## WRITTEN PROBLEM A
In the text on Shops product research, shorten the paragraph beginning "First, we tackle the problem" while keeping its main facts.

## PASSAGE SHOWN
------------------------------------

This Research in Brief summarizes various projects carried out by co-authors Yaniv Sheena and Oren Sar Shalom, along with their colleagues on the Relevance Foundations team at Meta.
In 2020, we launched Shops on Facebook and Instagram to make it easy for businesses to set up a digital storefront and sell online. Currently, Shops holds a massive inventory of products from different verticals and diverse sellers, where the data provided tend to be unstructured, multilingual, and in some cases missing crucial information.
Understanding these products’ core characteristics and encoding their relationships can help to unlock a variety of e-commerce experiences, whether that’s recommending similar or complementary products on the product page or diversifying shopping feeds to avoid showing the same product multiple times. To unlock these opportunities, we have established a team of researchers and engineers in Tel-Aviv with the goal of creating a product graph that accommodates different product relations. The team has already launched capabilities that are integrated in various products across Meta.
Our research is focused on capturing and embedding different notions of relationships between products. These methods are based on signals from the products’ content (text, image, etc.) as well as past user interactions (e.g., collaborative filtering).
First, we tackle the problem of product deduplication, where we cluster together duplicates or variants of the same product. Finding duplicates or near-duplicate products among billions of items is like finding a needle in a haystack. For instance, if a local store in Israel and a big brand in Australia sell the exact same shirt or variants of the same shirt (e.g., different colors), we cluster these products together. This is challenging at a scale of billions of products with different images (some of low quality), descriptions, and languages.
Next, we introduce Frequently Bought Together (FBT), an approach for product recommendation based on products people tend to jointly buy or interact with.
We developed a clustering platform that clusters similar items in real time. For every new item listed in the Shops catalog, our algorithm assigns either an existing cluster or a new cluster.
This process takes the following steps:
We specify two types of clustering spaces, based on business objectives:
For each clustering type, we train a model tailored for the specific task. The model is based on gradient boosted decision trees (GBDT) with a binary loss, and uses both dense and sparse features. Among the features, we use GrokNet embedding cosine distance (image distance), LASER embedding distance (cross-language textual representation), textual features like the Jaccard index, and a tree-based distance between products’ taxonomies. This allows us to capture both visual and textual similarities, while also leveraging signals like brand and category. Furthermore, we also experimented with SparseNN model, a deep model originally developed at Meta for personalization. It is designed to combine dense and sparse features to jointly train a network end to end by learning semantic representations for the sparse features. However, this model did not outperform the GBDT model, which is much lighter in terms of training time and resources.

------------------------------------

## DATA TO PROCESS
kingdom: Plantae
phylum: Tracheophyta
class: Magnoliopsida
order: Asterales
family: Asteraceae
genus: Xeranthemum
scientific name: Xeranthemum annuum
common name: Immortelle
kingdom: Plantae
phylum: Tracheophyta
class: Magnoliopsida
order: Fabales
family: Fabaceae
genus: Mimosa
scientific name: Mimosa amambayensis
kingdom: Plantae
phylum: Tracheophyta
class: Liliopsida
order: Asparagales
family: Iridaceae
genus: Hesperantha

------------------------------------

## WRITTEN PROBLEM B
Write out the part of the records that opens with the line containing "order: Asterales" and closes at the end of the records, putting "division" in place of "phylum" and keeping everything else the same.

## EXPECTED OUTPUT A
Product deduplication groups together duplicates or variants of the same product. One example is the identical shirt, or the same shirt in different colors, sold by both a local store in Israel and a big brand in Australia. Spotting such matches among billions of items is like finding a needle in a haystack. The task is hard because the products come with different images (some of low quality), descriptions, and languages.

## EXPECTED OUTPUT B
order: Asterales
family: Asteraceae
genus: Xeranthemum
scientific name: Xeranthemum annuum
common name: Immortelle
kingdom: Plantae
division: Tracheophyta
class: Magnoliopsida
order: Fabales
family: Fabaceae
genus: Mimosa
scientific name: Mimosa amambayensis
kingdom: Plantae
division: Tracheophyta
class: Liliopsida
order: Asparagales
family: Iridaceae
genus: Hesperantha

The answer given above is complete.